--- Description of the task ---
Could you restate all of the records exactly, leaving out the pictures?

─── Supplied material ───

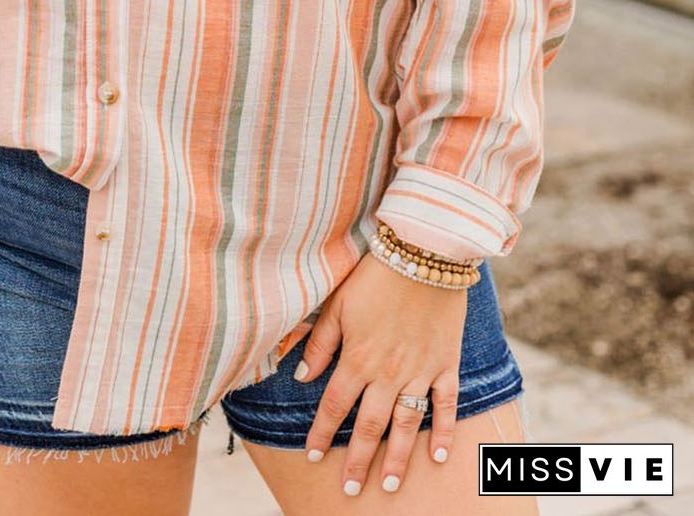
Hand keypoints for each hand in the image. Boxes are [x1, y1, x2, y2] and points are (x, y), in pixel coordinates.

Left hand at [294, 251, 464, 496]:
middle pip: (369, 426)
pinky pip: (445, 404)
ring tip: (388, 485)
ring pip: (406, 424)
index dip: (321, 432)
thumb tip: (299, 376)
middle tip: (351, 491)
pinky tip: (438, 456)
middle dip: (357, 461)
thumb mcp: (337, 304)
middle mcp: (388, 372)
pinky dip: (443, 431)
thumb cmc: (374, 275)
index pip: (334, 406)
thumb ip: (320, 343)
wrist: (423, 252)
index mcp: (357, 358)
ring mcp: (420, 371)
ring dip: (397, 458)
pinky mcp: (445, 363)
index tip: (311, 456)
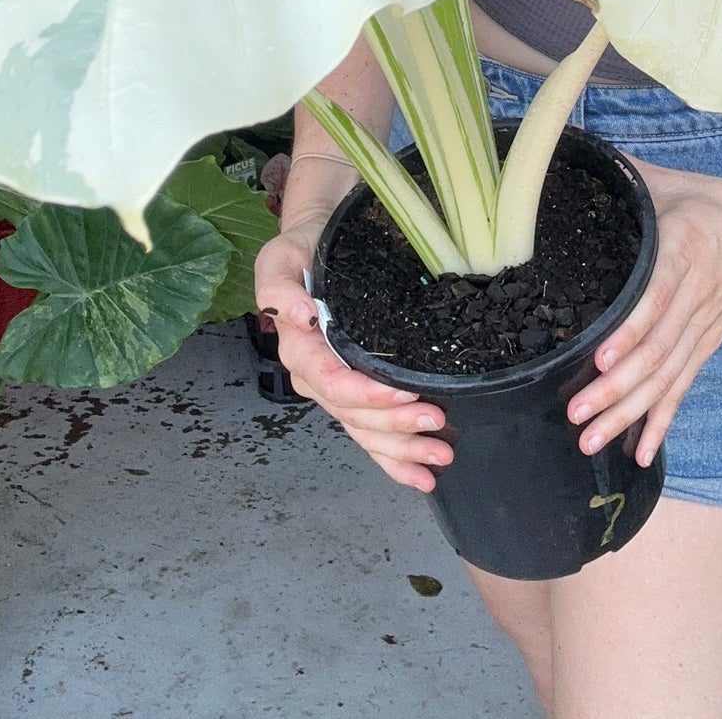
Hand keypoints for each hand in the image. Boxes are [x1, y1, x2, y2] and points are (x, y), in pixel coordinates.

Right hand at [254, 221, 451, 493]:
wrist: (317, 243)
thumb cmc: (302, 251)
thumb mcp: (280, 259)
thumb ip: (280, 288)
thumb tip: (302, 315)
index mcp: (301, 351)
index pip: (335, 383)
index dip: (370, 393)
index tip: (407, 392)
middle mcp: (317, 378)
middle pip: (356, 415)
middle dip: (397, 425)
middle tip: (438, 424)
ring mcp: (338, 390)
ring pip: (367, 431)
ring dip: (404, 448)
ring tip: (441, 456)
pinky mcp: (357, 392)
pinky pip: (371, 434)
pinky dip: (395, 458)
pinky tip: (421, 477)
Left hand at [565, 159, 721, 467]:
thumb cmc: (714, 204)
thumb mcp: (671, 182)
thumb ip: (624, 176)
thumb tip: (571, 155)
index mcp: (686, 250)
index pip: (656, 296)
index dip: (630, 329)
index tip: (600, 356)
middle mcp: (695, 296)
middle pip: (656, 350)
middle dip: (616, 387)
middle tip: (577, 412)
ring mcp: (703, 328)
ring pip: (666, 377)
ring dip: (629, 412)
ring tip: (591, 439)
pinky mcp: (707, 346)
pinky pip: (683, 389)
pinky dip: (661, 422)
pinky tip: (640, 454)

───

--- Your response ---
Hand keypoints for each hand in the image. Boxes are [x1, y1, x2, y2] and points are (x, y), in pixel coordinates.

Left hand at [294, 251, 464, 496]:
middle pip: (369, 426)
pinky pip: (445, 404)
ring tip: (388, 485)
ring pip: (406, 424)
index dip: (321, 432)
thumb tip: (299, 376)
middle tip: (351, 491)
pinky tip: (438, 456)
middle dip: (357, 461)
thumb mcp: (337, 304)
middle mcp: (388, 372)
pinky dip: (443, 431)
thumb cmc: (374, 275)
index pip: (334, 406)
thumb ip: (320, 343)
wrist: (423, 252)
index mcp: (357, 358)
ring mcp: (420, 371)
ring dip: (397, 458)
pinky mcp: (445, 363)
index tip: (311, 456)
Hand keypoints for each hand in the image. Boxes are [x1, y1, x2, y2] and points are (x, y), in pixel coordinates.

Right hand at [254, 221, 451, 493]:
wrist: (317, 243)
thumb cmc: (302, 251)
thumb mcp: (280, 259)
thumb ip: (280, 288)
thumb tip: (302, 315)
index mcp: (301, 351)
index pip: (335, 383)
index dip: (370, 393)
index tip: (407, 392)
middle mcp: (317, 378)
middle pip: (356, 415)
middle dip: (397, 425)
middle tip: (438, 424)
ring mcp: (338, 390)
ring pip: (367, 431)
ring dip: (404, 448)
ring tip: (441, 456)
pinky mcp: (357, 392)
pinky pip: (371, 434)
pinky dip: (395, 458)
pinky tip: (421, 477)
Left hand at [565, 159, 721, 467]:
thumb cmc: (714, 204)
thumb mcp: (671, 182)
thumb ip: (624, 176)
thumb tip: (571, 155)
index mcp: (686, 250)
index pip: (656, 296)
index dip: (630, 329)
index tip: (600, 356)
middle mcp: (695, 296)
middle pip: (656, 350)
middle dip: (616, 387)
middle tip: (577, 412)
ring mcp: (703, 328)
ring pip: (666, 377)
ring dip: (629, 412)
ring tip: (591, 439)
pinky mcp: (707, 346)
pinky pip: (683, 389)
pinky dip: (661, 422)
pinky tip: (640, 454)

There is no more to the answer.